Thursday, May 21, 2009

Quantum Leaps Of Logic

Quantum Leaps Of Logic

Forum writer Mrs Carolyn Tan saw through the “quantum leap of logic” in Kishore Mahbubani’s article (The Virtues of Secularism, Straits Times 20 May), wherein the Dean of the Lee Kuan Yew School of Public Policy at National University of Singapore alleged that “there was a grand design by a religious group to venture into the secular domain and gobble up Aware,” just because the ladies involved happened to attend the same congregational services.

So what else is new? After all, while being Singapore’s Permanent Representative to the United Nations, he also wrote another article (”Following Singapore’s Lead on the Road of Development”, Earth Times, January 15, 2001) which boasted: “There are no homeless, destitute or starving people in Singapore. Poverty has been eradicated, not through an entitlements program (there are virtually none) but through a unique partnership between the government, corporate citizens, self-help groups and voluntary initiatives.”
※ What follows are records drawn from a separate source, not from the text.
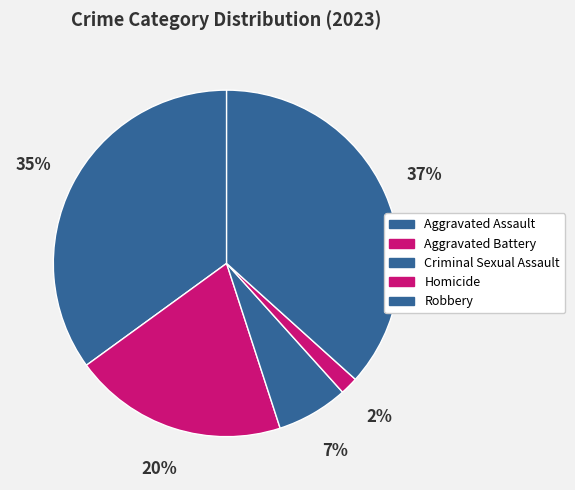

Combined, what portion of the pie is Robbery and Aggravated Assault?

71.7%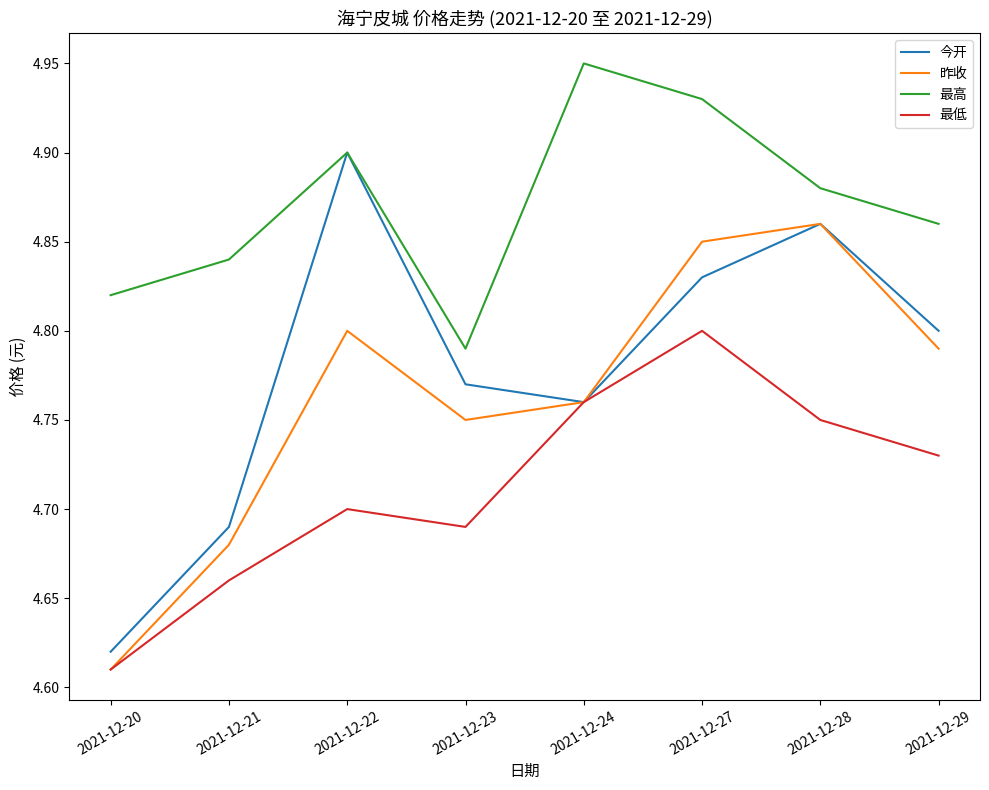

Which series changed the most between 2021-12-20 and 2021-12-27?

昨收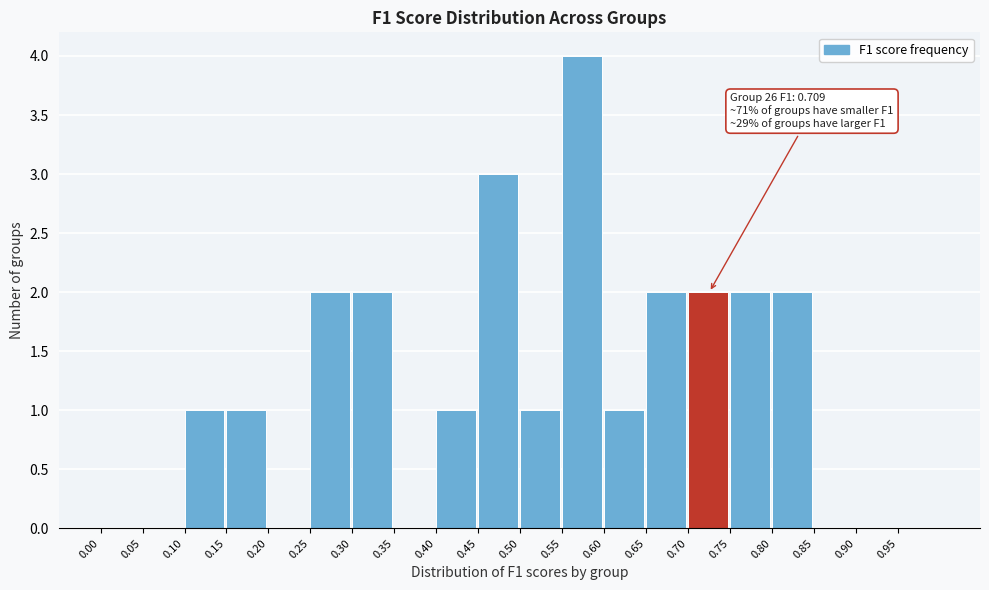

Which range on the x-axis has the tallest bar?

0.55 to 0.60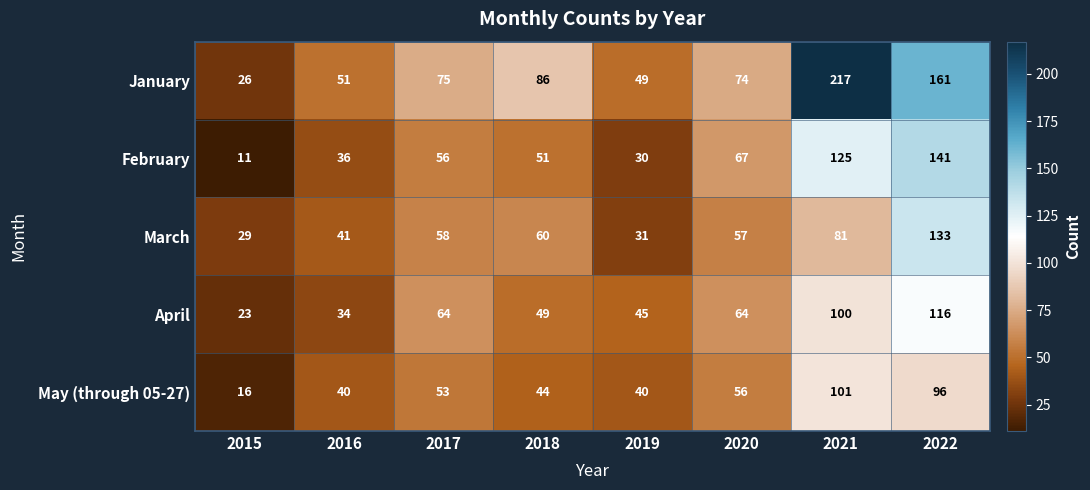

At how many categories does at least one series exceed 85?

3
But it was scary to read that he once upset the Cubans by telling them that if it is legitimate for Soviet Union to invade Afghanistan, it will also be legitimate for the United States to invade Cuba. That was the result of his interpretation of the so-called simple rule of logic: All specific propositions can be universalised. In reality, the British philosopher he quoted, R.M. Hare in his book “The Language Of Morals”, was talking about the principle of universality of moral statements, not perverse twists of logic. Example of the latter: we don’t want our ministers to be tempted by money, so we pay them obscene sums of money.

In the same article that spoilt Mrs Tan’s day, Mahbubani also wrote that a logical argument in one culture is equally logical in another culture, “just as mathematical truths are equally valid in all cultures.” Oh yeah, the Talibans find it very logical to blow up the girls’ schools and not those for boys, since girls’ school teach promiscuity, a conspiracy of the West to inflict the Muslim children with deadly diseases. Let’s see Mahbubani embrace that in his culture.

It all goes to show that having your name prefixed with a “dean” doesn’t mean zilch. Remember the first female dean of the law faculty, the one featured on page 73?